Families need more dementia support warns expert
- Published
Family carers in Cornwall need more support, a dementia expert has said.
Ian Sherriff, academic partnership lead for dementia at the University of Plymouth, said carers took on a lot more responsibility than people realised.
He said: "Carers need support to sustain the support they give the person living with dementia, because if they stop and the demand goes on the NHS and social care... this country would collapse."
The Department for Health and Social Care (DHSC) said it was doubling funding for dementia research to £160m a year by the end of 2024/25.
'Get ahead of it'
Dementia care costs in Cornwall have reached almost £496m a year, with patients and their families paying 63% of the bill, the Alzheimer’s Society found in its latest research.

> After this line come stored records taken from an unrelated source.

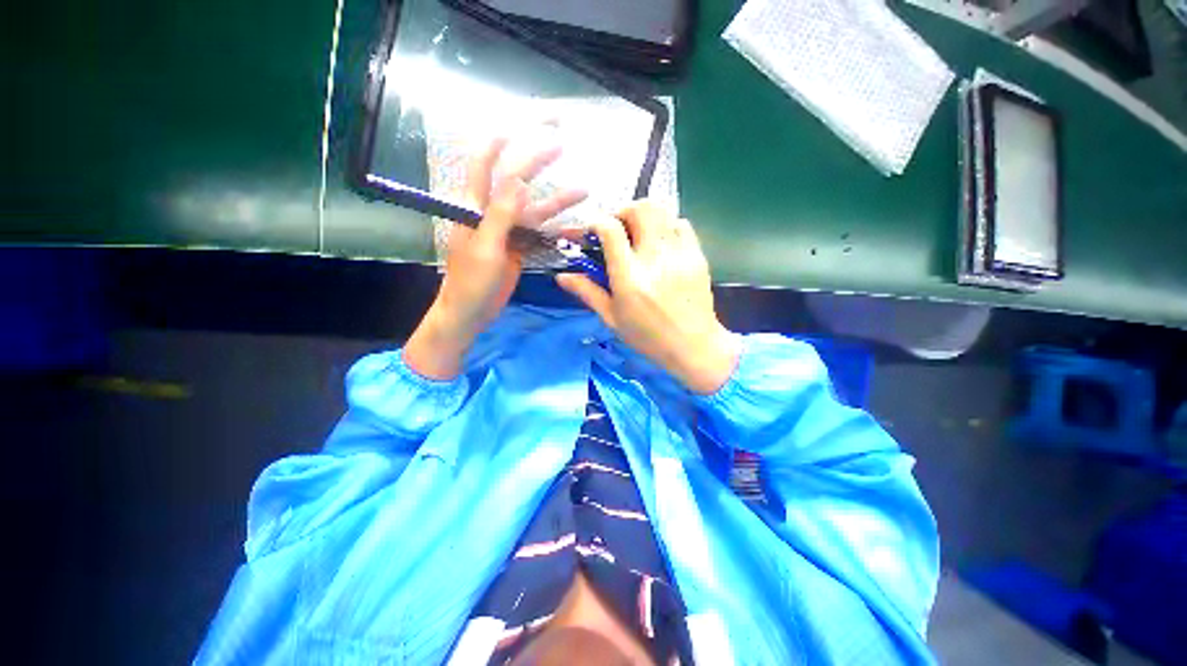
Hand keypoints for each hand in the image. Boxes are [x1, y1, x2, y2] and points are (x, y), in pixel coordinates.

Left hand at [404, 138, 586, 379]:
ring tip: (583, 191)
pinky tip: (576, 230)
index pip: (484, 165)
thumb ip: (500, 215)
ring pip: (535, 211)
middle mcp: (492, 214)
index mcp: (475, 208)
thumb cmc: (470, 282)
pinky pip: (540, 236)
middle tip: (561, 144)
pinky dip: (557, 233)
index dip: (499, 143)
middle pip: (516, 182)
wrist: (471, 312)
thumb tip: (518, 180)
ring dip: (557, 201)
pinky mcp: (519, 249)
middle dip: (536, 161)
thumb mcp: (485, 248)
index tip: (520, 125)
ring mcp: (508, 232)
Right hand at [556, 201, 739, 393]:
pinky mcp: (697, 255)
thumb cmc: (648, 337)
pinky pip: (681, 224)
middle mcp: (655, 258)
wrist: (694, 346)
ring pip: (662, 211)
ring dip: (644, 216)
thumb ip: (587, 292)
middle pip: (640, 209)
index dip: (596, 223)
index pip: (610, 229)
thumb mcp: (612, 318)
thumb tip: (561, 276)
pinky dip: (666, 226)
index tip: (592, 233)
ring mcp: (680, 254)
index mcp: (629, 277)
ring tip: (638, 236)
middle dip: (623, 212)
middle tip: (618, 230)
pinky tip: (661, 245)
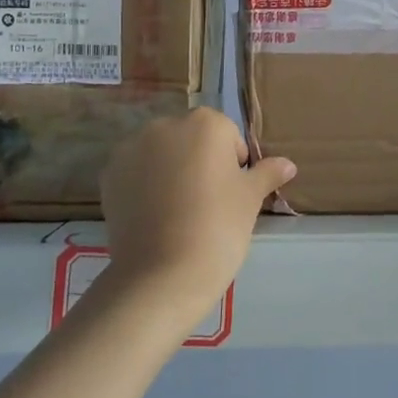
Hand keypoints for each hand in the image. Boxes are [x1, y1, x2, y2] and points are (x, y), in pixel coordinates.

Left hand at [96, 108, 296, 327]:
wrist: (162, 274)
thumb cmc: (218, 227)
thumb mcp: (250, 199)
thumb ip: (267, 174)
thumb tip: (288, 164)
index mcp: (205, 123)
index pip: (227, 135)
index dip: (233, 164)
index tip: (231, 195)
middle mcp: (165, 125)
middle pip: (191, 139)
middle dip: (199, 162)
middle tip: (207, 204)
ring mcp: (132, 149)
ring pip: (161, 154)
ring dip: (169, 171)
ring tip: (178, 213)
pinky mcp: (109, 175)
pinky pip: (135, 172)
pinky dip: (144, 186)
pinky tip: (153, 217)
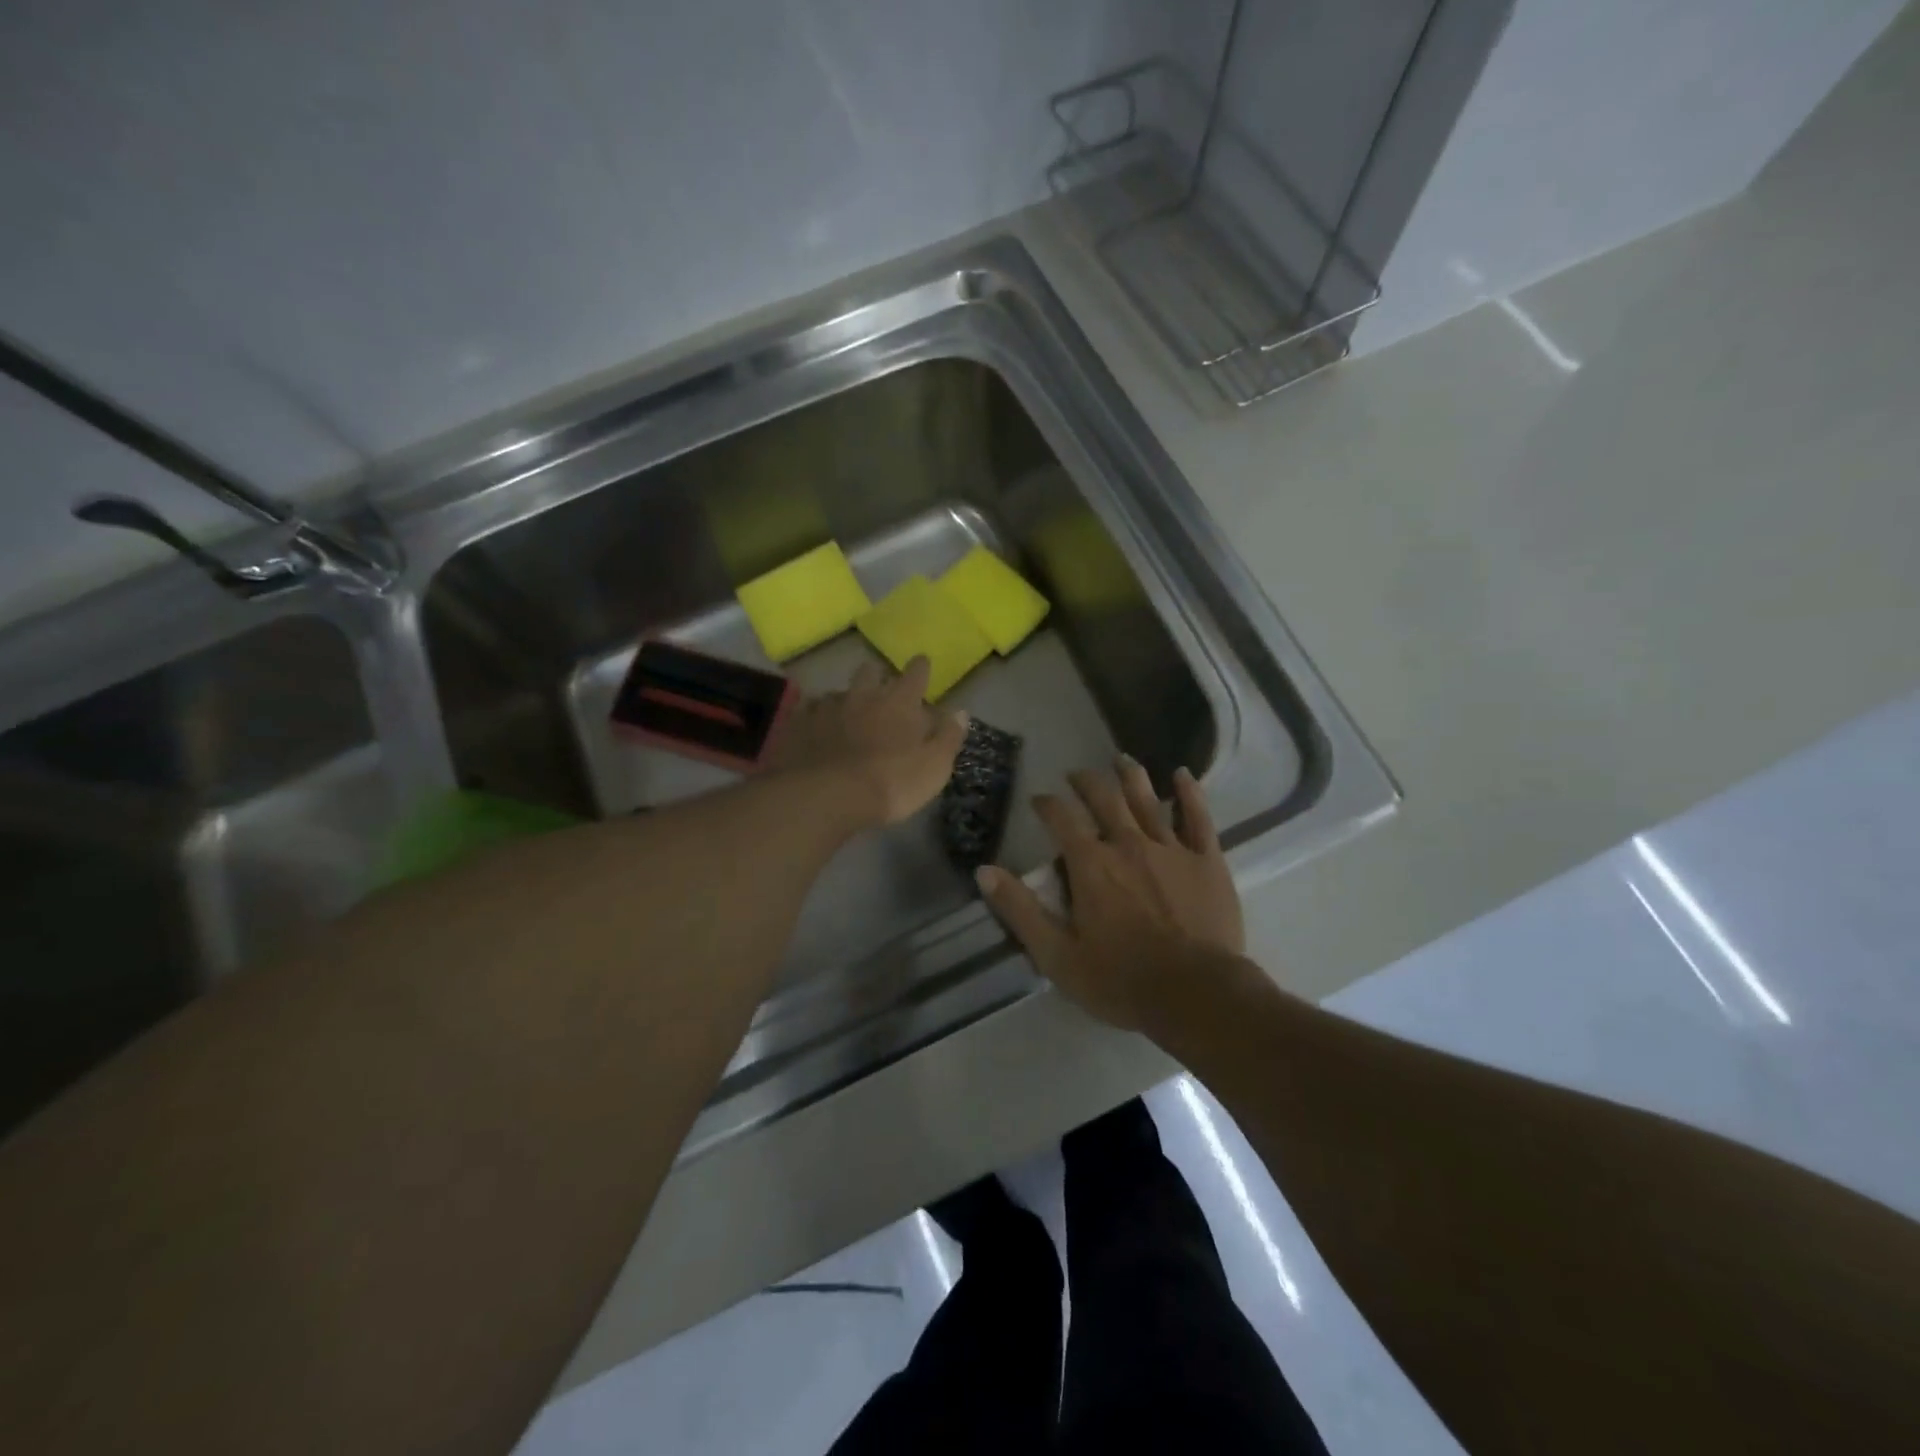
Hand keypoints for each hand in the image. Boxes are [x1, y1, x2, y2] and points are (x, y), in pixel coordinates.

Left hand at [767, 656, 967, 827]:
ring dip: (846, 700)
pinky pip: (809, 712)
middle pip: (871, 671)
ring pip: (839, 692)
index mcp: (900, 702)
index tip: (922, 665)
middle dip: (878, 676)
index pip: (916, 673)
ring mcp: (827, 707)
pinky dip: (817, 718)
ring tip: (847, 716)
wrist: (826, 796)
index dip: (920, 668)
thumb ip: (948, 737)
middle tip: (882, 691)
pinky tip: (817, 731)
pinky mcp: (799, 724)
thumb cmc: (891, 783)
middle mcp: (863, 695)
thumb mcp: (934, 767)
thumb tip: (960, 712)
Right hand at [975, 758, 1245, 1031]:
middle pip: (1103, 799)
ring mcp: (1170, 849)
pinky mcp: (1206, 860)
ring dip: (1130, 776)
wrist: (1196, 995)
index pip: (1060, 819)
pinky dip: (1189, 794)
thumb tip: (984, 871)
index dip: (1046, 805)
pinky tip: (1183, 775)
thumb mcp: (1056, 955)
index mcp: (1090, 864)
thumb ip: (1020, 910)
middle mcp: (1127, 844)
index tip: (1038, 800)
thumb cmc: (1121, 980)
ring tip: (1121, 759)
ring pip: (1147, 800)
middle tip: (1076, 774)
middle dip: (1085, 782)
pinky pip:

It called on the government to increase access to early and accurate dementia diagnosis amid rising care costs.
Mr Sheriff said: "We've got to do something about diagnosis, we must get ahead of it - people shouldn't have to wait for a life-changing illness for a diagnosis."
In response, DHSC said a timely diagnosis was vital.
It said it was working to identify and treat more people and provide potential new treatments as they became available.
"Dementia is one of six major conditions included in our upcoming Major Conditions Strategy," a spokesman said.
Cornwall resident Sheila Chequers lost her husband Michael, who was diagnosed with dementia at 78.
She said Michael was "totally content" with life before the illness took over.
"He loved his garden, he liked where we were, he was happy with life," she said.
Mrs Chequers said she took on a 24-hour carer role in the last two years of her husband's life.
She said: "I had to do absolutely everything, I was his brain, I had to be - he couldn't get himself a glass of water, he couldn't do anything.
"It is only with experience that I have realised that it is a major, but under recognised, disability."
Mrs Chequers said there was "no real help in her area" to give her "respite from being an unpaid 24-hour carer".
She said the government needed "major research, and it needs to be funded now".
'Colossal' effects
Marion Child, head of local services at the Alzheimer’s Society, said the disease was "the biggest health and social care issue of our time".
She said: "One in three people with dementia never receive a diagnosis, they are facing dementia alone without access the vital care, support, and treatments.
"If we don’t address diagnosis, we have no hope of addressing the major dementia challenges we face and reducing the cost to the health service and wider economy."
Ms Child said the impact of dementia was "colossal on the lives of those it affects, on the healthcare system and on the economy".
Mr Sherriff said the Alzheimer’s Society had been developing a drug to slow down the early stages of the disease.
He added blood test trials were beginning in the hope that more people would be able to access care, support and new drug treatments at an earlier stage.
"We've got this blood tests which you tell us if you were susceptible to having dementia [and] we've now got some medication being developed," he said.
"The future looks brighter than it did than five years ago."